Institutions should begin with a thorough review of their strategic alignment with the various programs of the law. This review would contain a few essential elements: first, a review of the law itself, deepening the provisions, with particular attention to those that favor institutional profiles that align with its own. This analysis should be complemented by a reassessment of the institutional strategy that assesses the alignment of any existing strategic plan with the opportunities presented in the law. Next, the exercise should identify ways to reframe or reframe priorities to optimize this alignment. As institutions begin to develop proposals to receive funding from the Act, the ability to highlight how these opportunities will lead to broad institutional goals will be compelling to reviewers and decision makers.
Going further, institutions should consider creating a task force or project management office to focus on tracking relevant updates in federal agencies resulting from the act and building external relationships to improve the prepared to seize opportunities. An institution’s working group should include staff with expertise in government relations, focused on communicating with their congressional representation offices. The congressional delegation will share a desire to raise awareness of the law’s impact at home and may facilitate further communications with key relevant federal agencies.
For institutions interested in pursuing funds associated with regional technology hubs, the working group should also include staff in charge of corporate relations. The focus should be on strengthening existing relationships with the most important and relevant science and technology companies in your region and reaching out to those with whom relationships are not yet established. Much of the private sector’s access to law funding will come from partnerships with higher education. Many companies will likely appreciate the outreach, and some may even be willing to provide staff and other resources to help institutions prepare to pursue funding.

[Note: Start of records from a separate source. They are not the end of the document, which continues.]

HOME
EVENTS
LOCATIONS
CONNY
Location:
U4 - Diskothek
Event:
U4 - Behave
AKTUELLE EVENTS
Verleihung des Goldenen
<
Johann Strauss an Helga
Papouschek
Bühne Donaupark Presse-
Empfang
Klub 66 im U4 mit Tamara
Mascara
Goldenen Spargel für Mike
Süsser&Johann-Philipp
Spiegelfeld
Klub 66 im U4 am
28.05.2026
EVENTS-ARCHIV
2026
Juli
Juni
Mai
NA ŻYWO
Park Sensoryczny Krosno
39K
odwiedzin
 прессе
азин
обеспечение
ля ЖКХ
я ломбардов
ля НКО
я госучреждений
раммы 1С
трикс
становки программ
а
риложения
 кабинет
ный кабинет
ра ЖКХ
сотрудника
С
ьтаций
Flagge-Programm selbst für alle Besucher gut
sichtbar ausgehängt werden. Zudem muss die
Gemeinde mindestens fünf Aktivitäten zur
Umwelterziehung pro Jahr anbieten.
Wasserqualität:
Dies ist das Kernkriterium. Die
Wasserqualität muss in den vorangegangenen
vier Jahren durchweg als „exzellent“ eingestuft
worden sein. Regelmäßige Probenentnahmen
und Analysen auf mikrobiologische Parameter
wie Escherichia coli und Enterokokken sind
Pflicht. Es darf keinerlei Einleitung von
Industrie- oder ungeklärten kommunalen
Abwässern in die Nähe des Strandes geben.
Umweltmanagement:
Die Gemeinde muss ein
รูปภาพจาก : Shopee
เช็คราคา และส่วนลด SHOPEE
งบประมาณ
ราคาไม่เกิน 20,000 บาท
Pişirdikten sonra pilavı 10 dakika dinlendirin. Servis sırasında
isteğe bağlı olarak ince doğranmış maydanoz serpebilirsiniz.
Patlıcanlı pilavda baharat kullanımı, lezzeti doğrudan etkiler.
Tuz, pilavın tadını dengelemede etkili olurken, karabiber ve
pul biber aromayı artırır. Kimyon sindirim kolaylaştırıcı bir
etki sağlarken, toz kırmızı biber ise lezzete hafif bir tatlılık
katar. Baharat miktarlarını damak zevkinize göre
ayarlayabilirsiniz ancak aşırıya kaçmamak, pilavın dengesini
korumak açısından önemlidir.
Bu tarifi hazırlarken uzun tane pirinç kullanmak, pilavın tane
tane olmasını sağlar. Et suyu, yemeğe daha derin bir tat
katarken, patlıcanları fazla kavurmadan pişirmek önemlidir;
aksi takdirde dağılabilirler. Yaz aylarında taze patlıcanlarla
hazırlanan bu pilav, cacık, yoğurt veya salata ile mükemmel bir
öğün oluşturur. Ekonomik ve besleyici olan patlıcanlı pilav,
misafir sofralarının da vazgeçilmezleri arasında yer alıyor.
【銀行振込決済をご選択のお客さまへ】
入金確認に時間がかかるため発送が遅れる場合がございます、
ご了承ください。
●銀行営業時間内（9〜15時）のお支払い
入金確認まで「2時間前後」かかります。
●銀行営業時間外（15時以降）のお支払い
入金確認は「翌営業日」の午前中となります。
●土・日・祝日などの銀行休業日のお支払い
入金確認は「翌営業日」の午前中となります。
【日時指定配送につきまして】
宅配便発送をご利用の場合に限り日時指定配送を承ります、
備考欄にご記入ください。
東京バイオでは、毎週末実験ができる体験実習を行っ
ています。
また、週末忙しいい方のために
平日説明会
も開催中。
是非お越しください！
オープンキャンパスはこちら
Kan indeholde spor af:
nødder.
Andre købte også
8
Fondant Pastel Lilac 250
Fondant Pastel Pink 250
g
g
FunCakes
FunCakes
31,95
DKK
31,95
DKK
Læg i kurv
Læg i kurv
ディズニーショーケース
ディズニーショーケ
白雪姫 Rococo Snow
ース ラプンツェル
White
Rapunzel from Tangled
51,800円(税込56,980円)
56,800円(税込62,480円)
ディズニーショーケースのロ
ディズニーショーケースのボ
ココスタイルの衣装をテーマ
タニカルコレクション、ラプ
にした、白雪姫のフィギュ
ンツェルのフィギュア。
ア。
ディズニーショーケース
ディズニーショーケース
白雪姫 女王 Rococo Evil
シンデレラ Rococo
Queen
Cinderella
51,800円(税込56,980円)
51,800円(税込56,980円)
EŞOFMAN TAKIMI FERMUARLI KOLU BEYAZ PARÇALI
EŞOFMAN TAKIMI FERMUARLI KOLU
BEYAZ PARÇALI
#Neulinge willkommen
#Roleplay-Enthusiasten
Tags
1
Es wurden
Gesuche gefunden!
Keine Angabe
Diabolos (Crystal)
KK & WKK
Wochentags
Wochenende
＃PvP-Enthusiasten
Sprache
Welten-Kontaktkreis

There’s something in the law for nearly every college and university in the country, and many of the institutions that will benefit the most may have little experience pursuing opportunities of this magnitude. Time may be running out, as the law allows funding but requires appropriations, which may reflect shifting political winds. Higher education officials should be quick to inspect the language of the law for the most relevant opportunities. Institutions should candidly assess their ability to pursue these funding opportunities and take steps to seize them quickly.